Gavin, who in November became the first British amateur ever to win a world title, has been withdrawn by GB head coach Terry Edwards who said the fighter's losing battle to make the 60kgs lightweight limit could have left him dangerously dehydrated.

The fighter was said to have flown home from the British training camp in Macau just 24 hours before the Games' opening ceremony.

"It was the toughest call I've ever had to make," Edwards, 64, said. "Frankie was obviously very disappointed and, yes, there were some tears.

"In the end it was my call and he didn't argue with the decision. I didn't want him to suffer any ill-health.
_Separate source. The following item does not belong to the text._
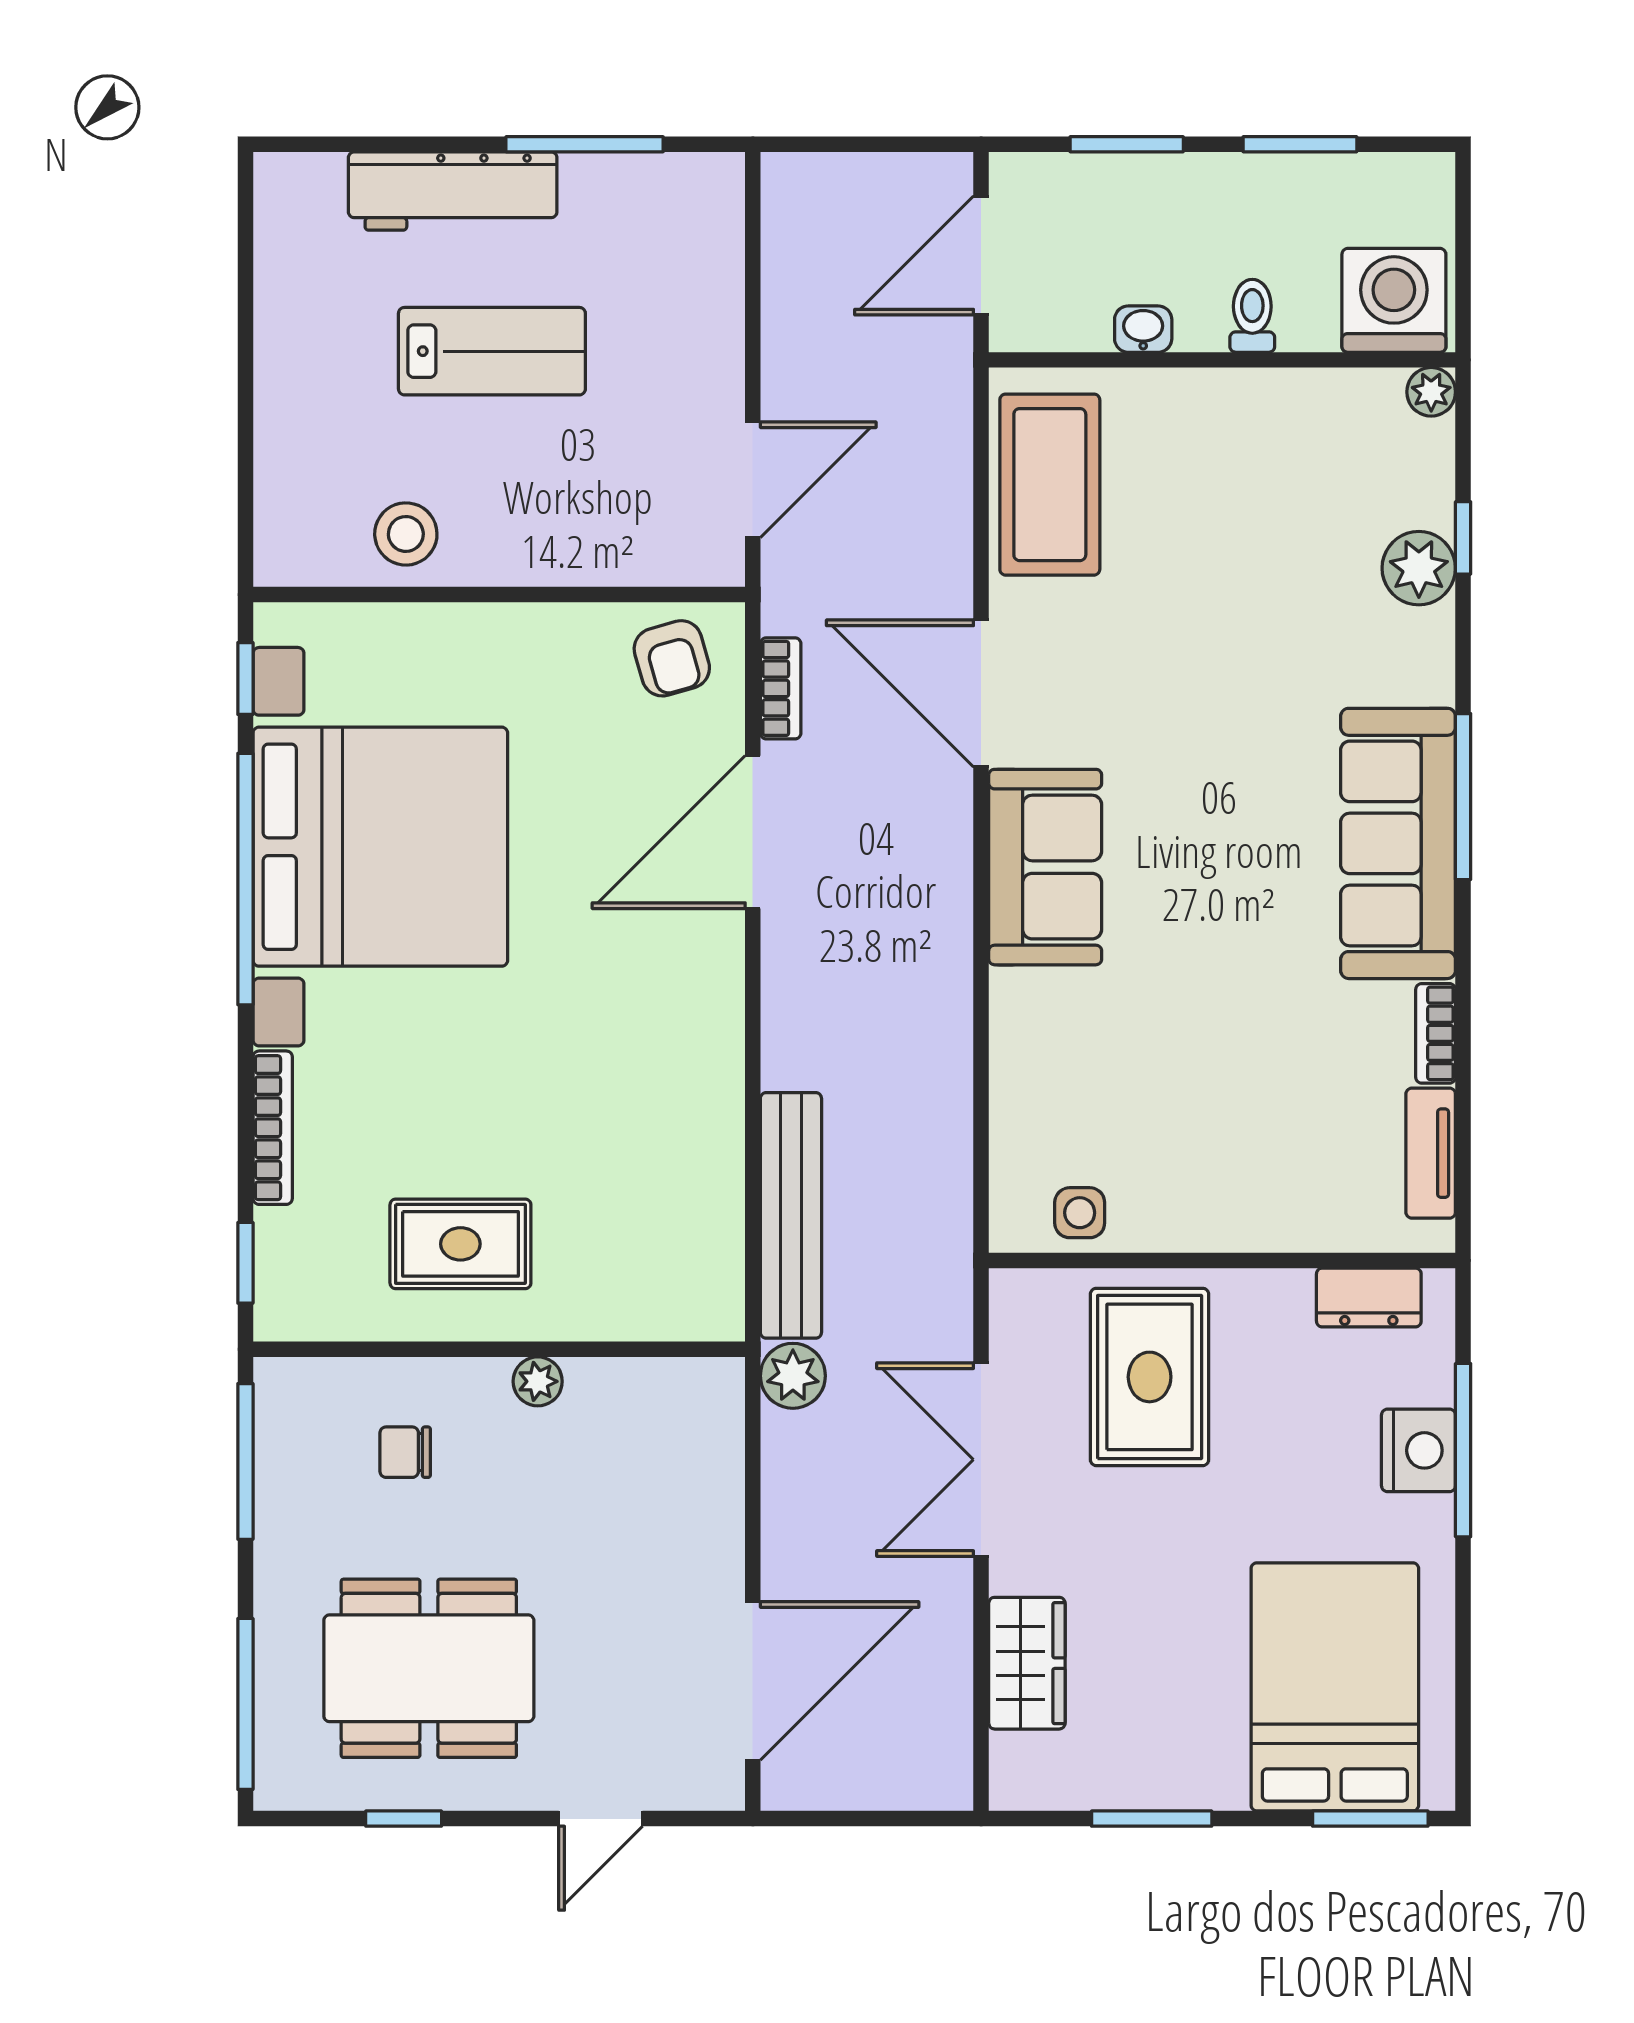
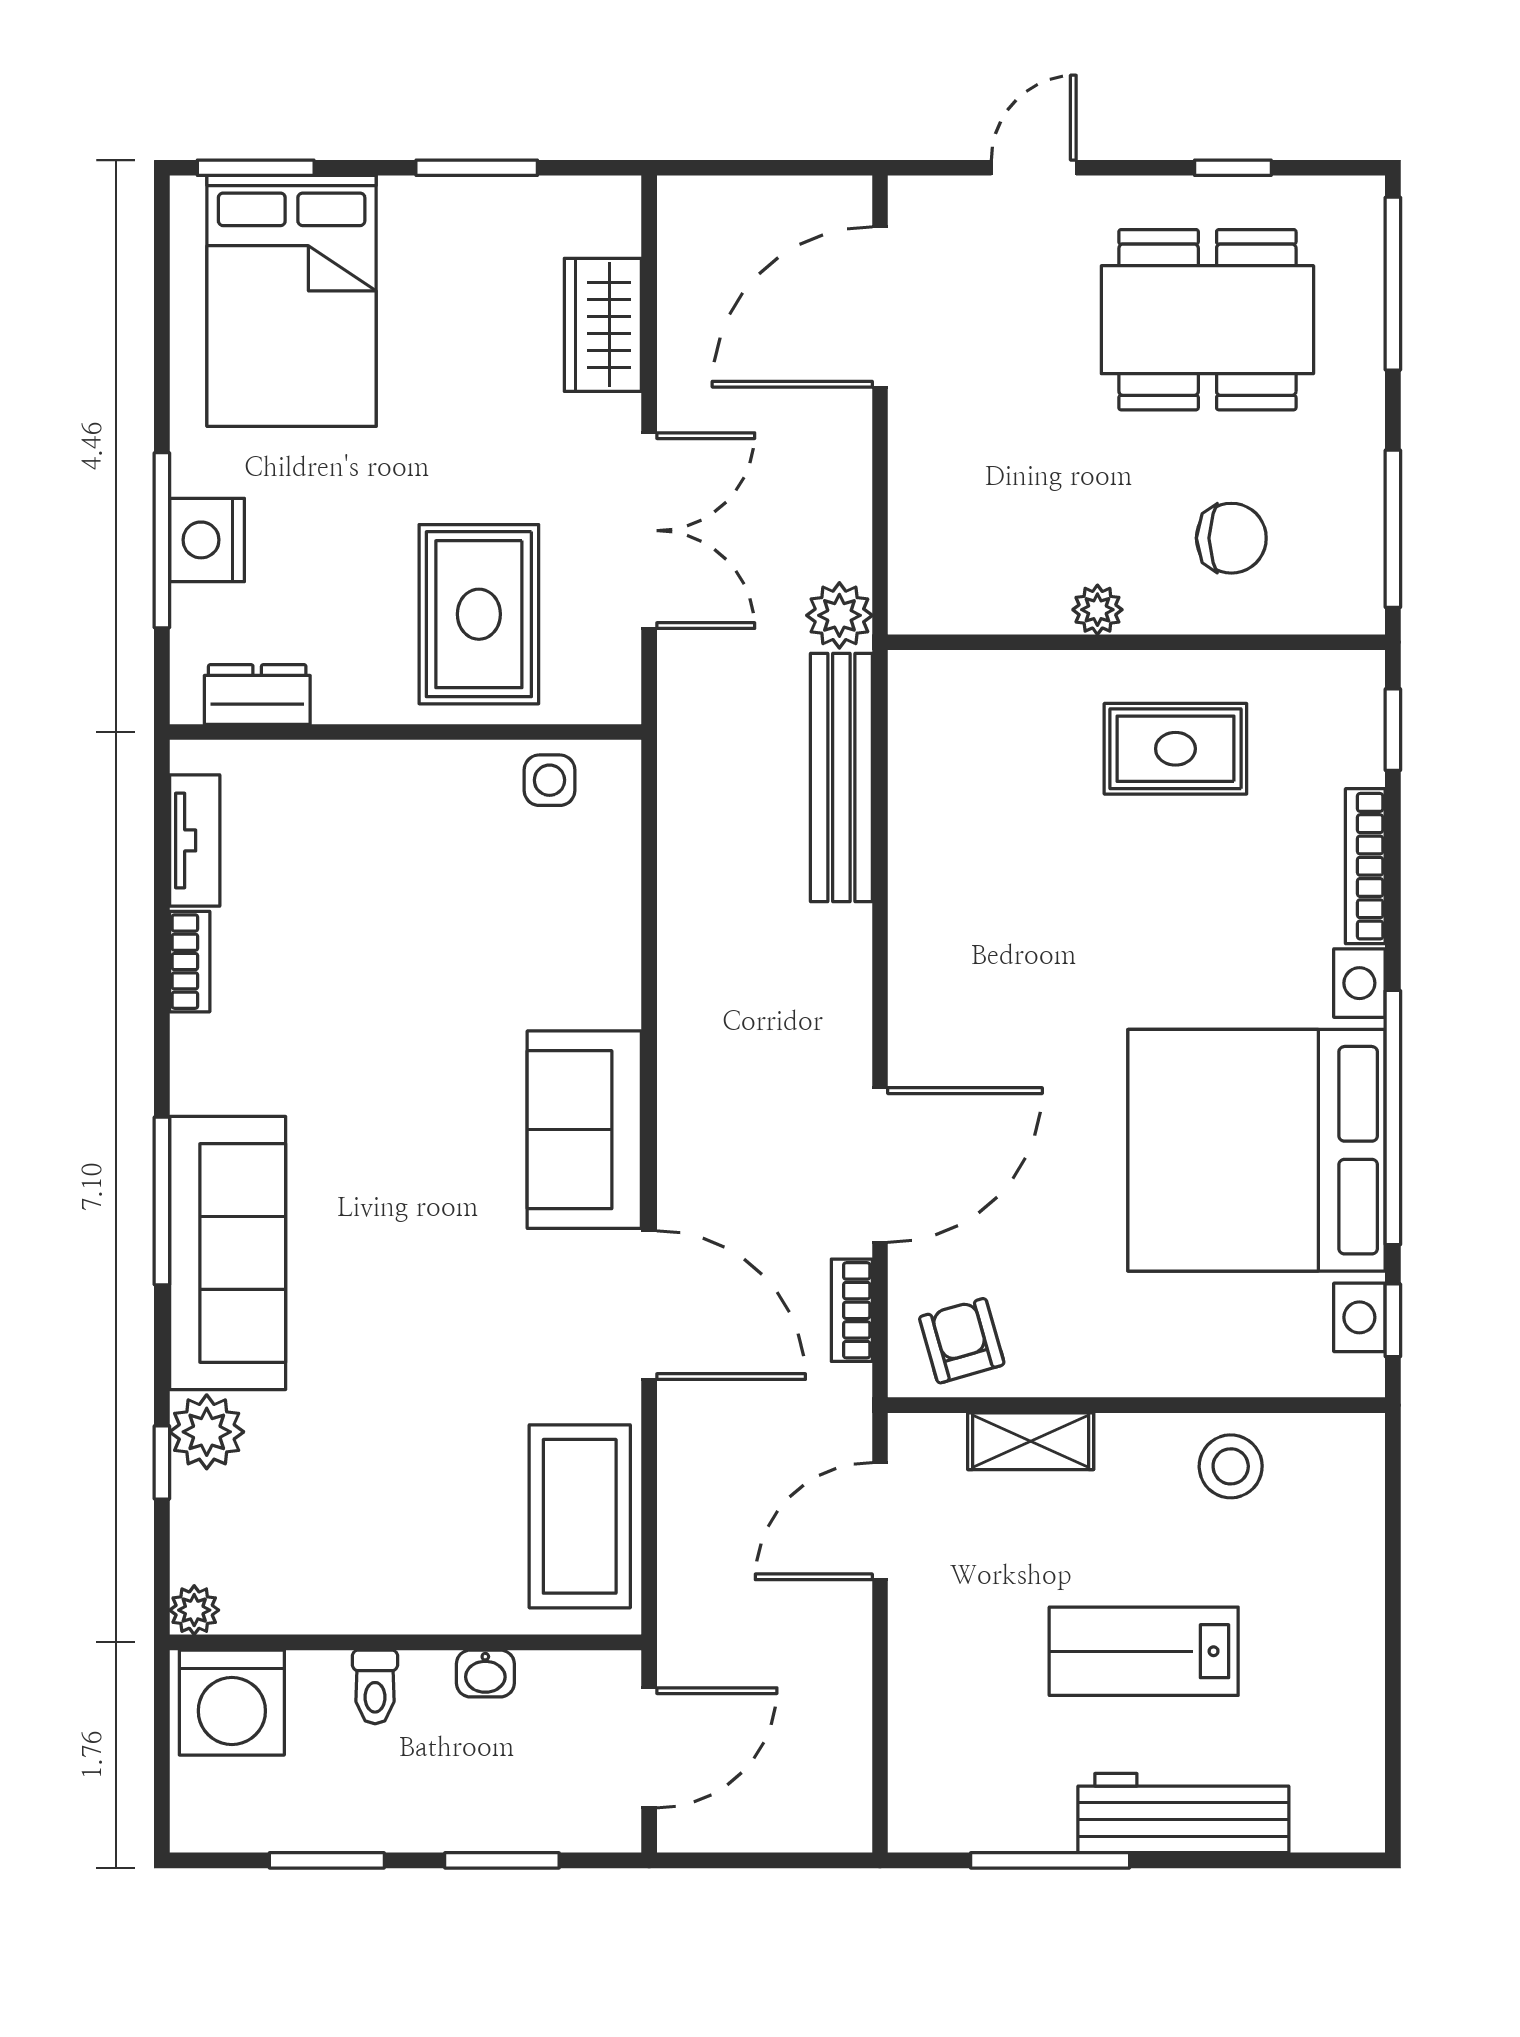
shelving: (604, 559) -> (1031, 1441), added
sofa: (1398, 843) -> (228, 1253), moved
chair: (405, 1452) -> (1231, 538), width x1.37, depth x1.37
I wouldn't be able to live with myself if that had happened."

The Birmingham boxer's feat of becoming the first Briton to win a world championship gold at Chicago last November had fuelled expectations that he could go one better in the weight division in which Amir Khan won a silver medal at Athens four years ago.

His shock exit even before a punch has been thrown will be seen as a major blow for the British Olympic Association who had viewed Gavin as a standard-bearer for the sport.
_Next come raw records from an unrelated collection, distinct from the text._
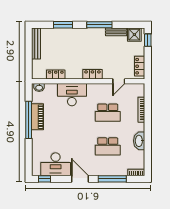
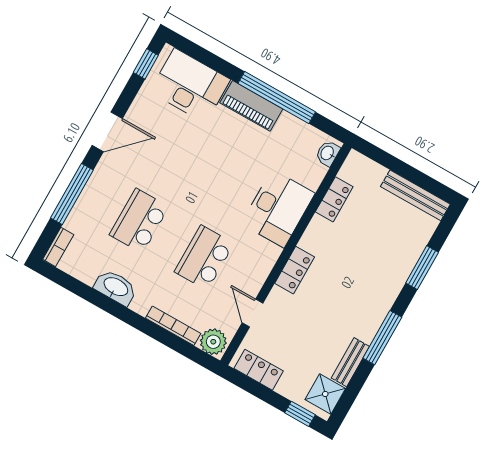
plant: (139, 90) -> (213, 342), added
piano: (38, 117) -> (251, 106), moved
desk: (56, 164) -> (190, 86), moved, turned 90

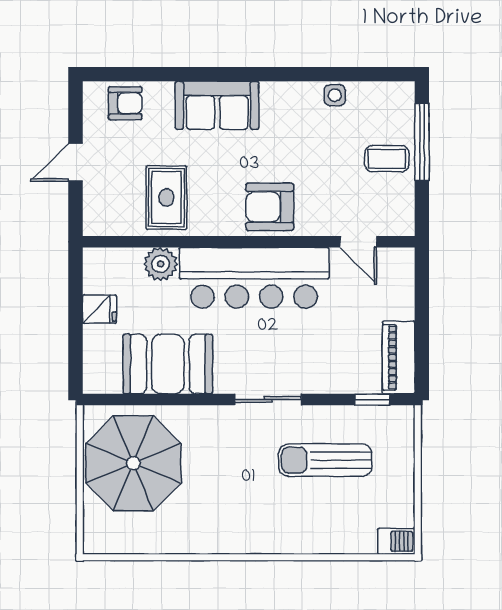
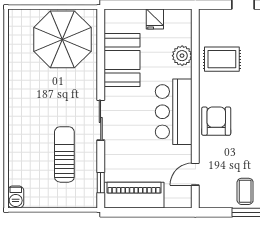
bar counter: (254, 278) -> (174, 112), width x0.73
piano: (399, 357) -> (134, 195), width x1.37, depth x1.33

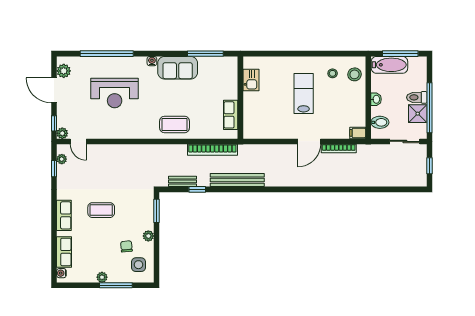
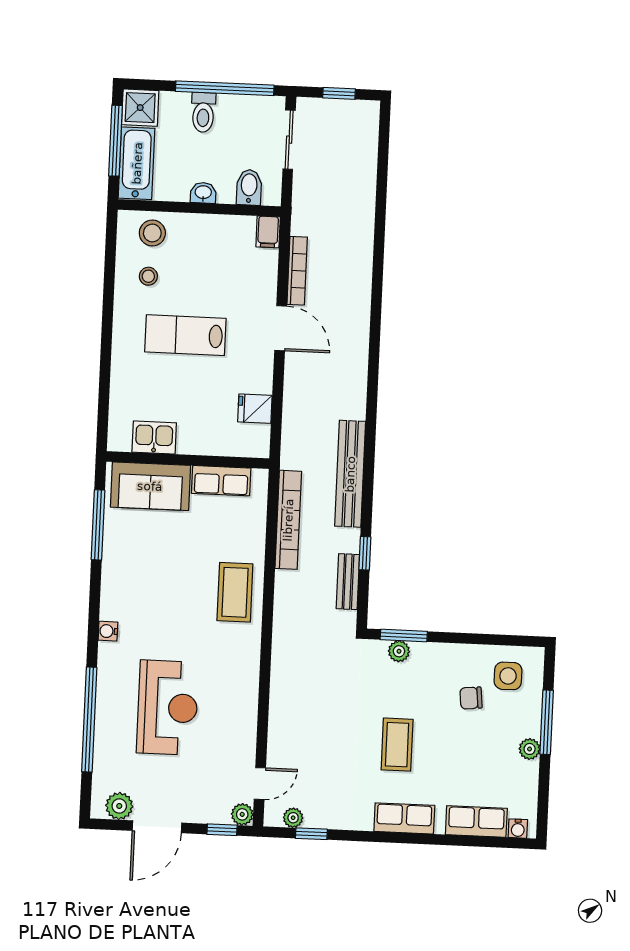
sofa: (178, 68) -> (150, 486), moved, turned 90
shower: (418, 114) -> (140, 108), moved
fridge: (268, 130) -> (255, 409), added
plant: (148, 236) -> (399, 651), moved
As a gold medal prospect Gavin would have received around £150,000 in training and living expenses from UK Sport over the last two years.

And the Amateur Boxing Association had hoped that a Beijing victory would have lifted the profile of a sport which is showing signs of a revival following Amir Khan's silver medal at Athens four years ago.

Edwards rejected criticism from former world champion Richie Woodhall that more could have been done to safely reduce Gavin's weight in the run-up to the Games. "He needed to shed another 3lbs but that proved too much," he said.

"He was dead at the weight although he'd given it 110 per cent. In this sort of climate it would have been dangerous to let him box."

The dangers of weight draining have been acknowledged ever since Fred Archer, the leading flat race jockey of the Victorian era, shot himself having become depressed at the strains of constant wasting.

Making the weight is what boxers regularly cite as the toughest aspect of the sport.